From an associated Medscape article:
"The Borrelia burgdorferi spirochetes actually make it into the heart tissue. Whether the resulting carditis is due to the spirochetes themselves or to the immune responses to them or to a combination of both is unclear," Dr. Forrester said.
The most common manifestation of Lyme carditis is atrioventricular (AV) conduction blockade. Dr. Forrester said that sudden cardiac death might be the result of the conduction abnormality leading to fatal arrhythmia...
"The current article further reiterates the importance of identification of Lyme carditis as a cause of heart block. I think this is more relevant to primary care physicians who manage the patients at the front end. The diagnosis of Lyme carditis can be challenging if it is the initial presentation of the disease process and [the] patient does not remember having a tick bite. AV block may be the first and only sign of Lyme disease," said Paras Karmacharya, MD...
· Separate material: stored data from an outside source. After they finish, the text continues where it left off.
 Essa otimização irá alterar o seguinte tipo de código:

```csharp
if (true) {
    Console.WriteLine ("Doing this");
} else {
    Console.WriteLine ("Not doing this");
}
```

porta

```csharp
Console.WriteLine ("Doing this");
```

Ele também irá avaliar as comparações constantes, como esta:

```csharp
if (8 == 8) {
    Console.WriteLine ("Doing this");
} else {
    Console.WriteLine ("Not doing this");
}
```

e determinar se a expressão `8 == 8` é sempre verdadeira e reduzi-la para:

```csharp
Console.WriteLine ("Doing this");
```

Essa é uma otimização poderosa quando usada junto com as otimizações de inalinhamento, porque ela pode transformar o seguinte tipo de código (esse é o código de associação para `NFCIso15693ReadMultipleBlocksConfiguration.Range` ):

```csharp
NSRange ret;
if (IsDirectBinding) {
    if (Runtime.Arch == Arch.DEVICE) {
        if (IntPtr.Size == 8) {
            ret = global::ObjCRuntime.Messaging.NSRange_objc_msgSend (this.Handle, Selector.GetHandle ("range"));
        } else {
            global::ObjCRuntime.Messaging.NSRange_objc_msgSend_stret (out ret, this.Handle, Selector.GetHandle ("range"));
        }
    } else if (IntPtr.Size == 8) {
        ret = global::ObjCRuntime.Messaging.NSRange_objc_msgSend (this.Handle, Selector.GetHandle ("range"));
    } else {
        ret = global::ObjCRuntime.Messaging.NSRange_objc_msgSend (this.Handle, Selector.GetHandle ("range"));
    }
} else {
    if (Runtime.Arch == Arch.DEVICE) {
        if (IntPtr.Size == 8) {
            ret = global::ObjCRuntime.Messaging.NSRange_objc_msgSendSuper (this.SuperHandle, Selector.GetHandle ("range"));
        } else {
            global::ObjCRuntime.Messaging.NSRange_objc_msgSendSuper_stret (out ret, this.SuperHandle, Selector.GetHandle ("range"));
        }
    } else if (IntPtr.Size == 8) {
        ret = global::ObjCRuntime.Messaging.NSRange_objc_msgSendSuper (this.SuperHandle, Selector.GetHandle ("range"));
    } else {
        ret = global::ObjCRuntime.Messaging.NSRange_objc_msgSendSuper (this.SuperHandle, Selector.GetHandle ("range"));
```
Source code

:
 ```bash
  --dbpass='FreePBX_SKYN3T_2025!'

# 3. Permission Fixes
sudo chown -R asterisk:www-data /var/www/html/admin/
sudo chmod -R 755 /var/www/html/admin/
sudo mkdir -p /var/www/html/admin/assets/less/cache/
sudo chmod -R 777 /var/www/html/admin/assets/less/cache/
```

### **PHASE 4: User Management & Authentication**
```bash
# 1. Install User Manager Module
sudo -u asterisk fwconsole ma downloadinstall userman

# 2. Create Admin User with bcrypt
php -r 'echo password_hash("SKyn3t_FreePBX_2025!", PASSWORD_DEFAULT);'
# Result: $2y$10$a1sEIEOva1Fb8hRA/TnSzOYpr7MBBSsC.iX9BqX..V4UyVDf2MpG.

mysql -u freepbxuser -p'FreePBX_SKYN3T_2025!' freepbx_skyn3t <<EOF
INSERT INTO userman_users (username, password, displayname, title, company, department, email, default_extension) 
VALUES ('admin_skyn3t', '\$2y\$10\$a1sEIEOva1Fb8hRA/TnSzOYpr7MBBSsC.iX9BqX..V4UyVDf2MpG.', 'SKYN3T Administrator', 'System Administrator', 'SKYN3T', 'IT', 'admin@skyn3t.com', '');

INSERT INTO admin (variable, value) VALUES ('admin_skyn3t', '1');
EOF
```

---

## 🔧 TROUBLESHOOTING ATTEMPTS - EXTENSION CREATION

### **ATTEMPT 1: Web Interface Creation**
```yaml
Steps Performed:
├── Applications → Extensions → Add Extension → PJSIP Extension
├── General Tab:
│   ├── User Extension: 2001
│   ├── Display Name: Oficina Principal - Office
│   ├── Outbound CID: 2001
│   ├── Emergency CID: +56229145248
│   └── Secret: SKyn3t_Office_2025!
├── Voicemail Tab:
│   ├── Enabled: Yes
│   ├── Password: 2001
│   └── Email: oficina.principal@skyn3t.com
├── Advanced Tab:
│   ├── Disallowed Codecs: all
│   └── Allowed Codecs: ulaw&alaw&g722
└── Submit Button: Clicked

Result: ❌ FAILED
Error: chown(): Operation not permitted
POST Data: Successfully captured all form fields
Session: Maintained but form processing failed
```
"Although more than 90% of patients with Lyme carditis have complete recovery, patients with more severe conduction system disturbances (first-degree AV block with a PR interval greater than 0.3 seconds, second- or third-degree AV block) should be referred immediately to the emergency department and hospitalized in a coronary care unit for treatment with intravenous antibiotics like ceftriaxone or high-dose penicillin G. Insertion of a temporary transvenous pacemaker may be required. As in the case described in our article, the degree of heart block can fluctuate from first degree to second degree to complete AV block very quickly in minutes to hours, so careful observation is prudent. Treatment with an antibiotic can revert the AV block within 48 hours of therapy, so identification of this potentially reversible cause of heart blocks may help prevent significant morbidity and mortality," Dr. Karmacharya said.
"Once you start treatment for Lyme carditis, the prognosis is excellent," Dr. Forrester emphasized.